3. het gebruik van de door de verkopers afgegeven volmachten zonder dat daarin ook was voorzien in de bevoegdheid tot verrekening;

4. de leveringsakte had aan (één der) partijen tevens in het Duits moeten worden gestuurd, hetgeen niet is gebeurd. 

Gelet op de door het BFT gekozen handelwijze om de klachtonderdelen tegen X te koppelen aan de gedragingen van Y en te baseren op dezelfde feiten betekent het voorgaande dat thans nog slechts de klachtonderdelen tegen X die verband houden met voormelde, in de klacht tegen Y nu definitief gegrond verklaarde, klachtonderdelen aan de orde behoeven te komen. Immers, waar Y niet klachtwaardig heeft gehandeld heeft X dit zeker niet gedaan, en in zoverre dient de klacht op de overige onderdelen ongegrond verklaard te worden.

• **OPDRACHTEN**:
[A] Wat had er volgens het fragment over de tuchtklacht tegen X met de leveringsakte moeten gebeuren?
[B] Ga verder met het fragment over de tuchtklacht tegen X, direct na de laatste zin.

• **GEGEVENS**:
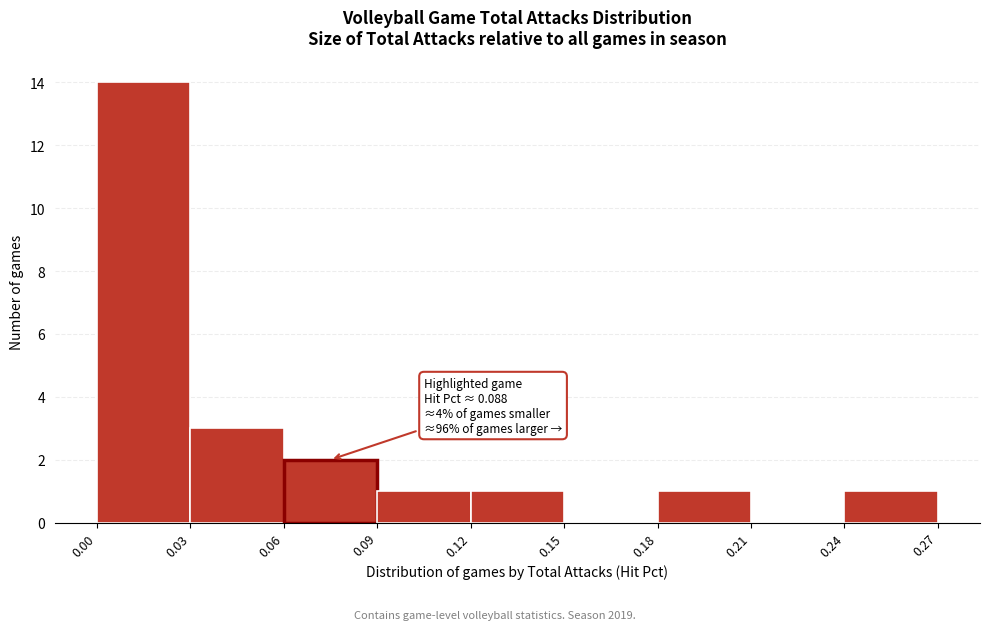

Over which range of the x-axis is the bar tallest?

0.00 to 0.03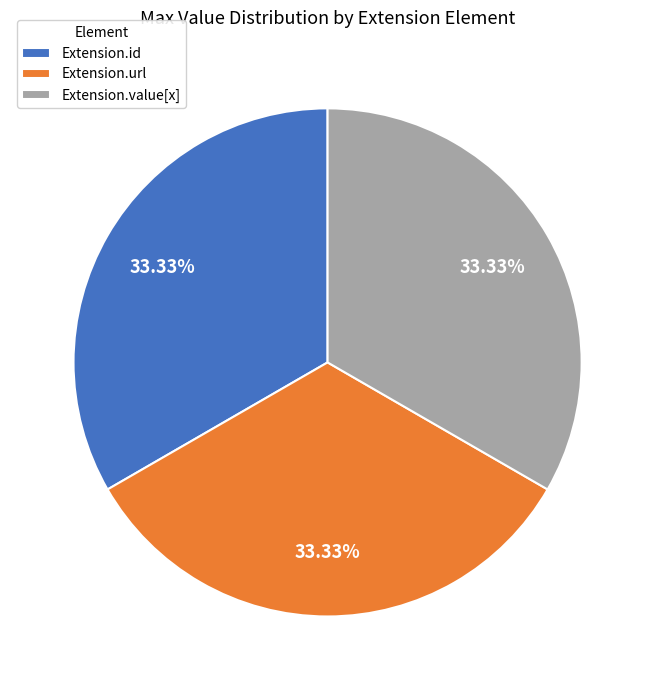

What is the ratio of the value at Extension.id to the value at Extension.url?

1.0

• **ANTWOORDEN**:
[A] De leveringsakte had aan (één der) partijen ook in het Duits moeten worden gestuurd.

[B]
Met betrekking tot de hierbovenvermelde klachtonderdelen 1. tot en met 3. heeft het  BFT in zijn repliek van 13 juli 2009 onder punt A., reeds rekening houdend met de gegrondverklaring door de kamer d.d. 18 juni 2009 van die klachtonderdelen jegens Y, uiteengezet waarom ook X hier klachtwaardig zou hebben gehandeld.

Gesteld is dat zij wist dat er gepasseerd zou worden zonder dat het nog te betalen bedrag was voldaan door de koper, dat zij betrokken was bij het in ontvangst nemen van het contante geldbedrag, dat zij nauw betrokken was bij het opstellen van de volmachten en de akte van levering en dat zij (deels) aanwezig is geweest bij de gesprekken met de partijen; zij heeft Y echter niet weerhouden te passeren zonder dat betaald was, niet weerhouden de contanten aan te nemen en niet weerhouden te passeren met ontoereikende volmachten.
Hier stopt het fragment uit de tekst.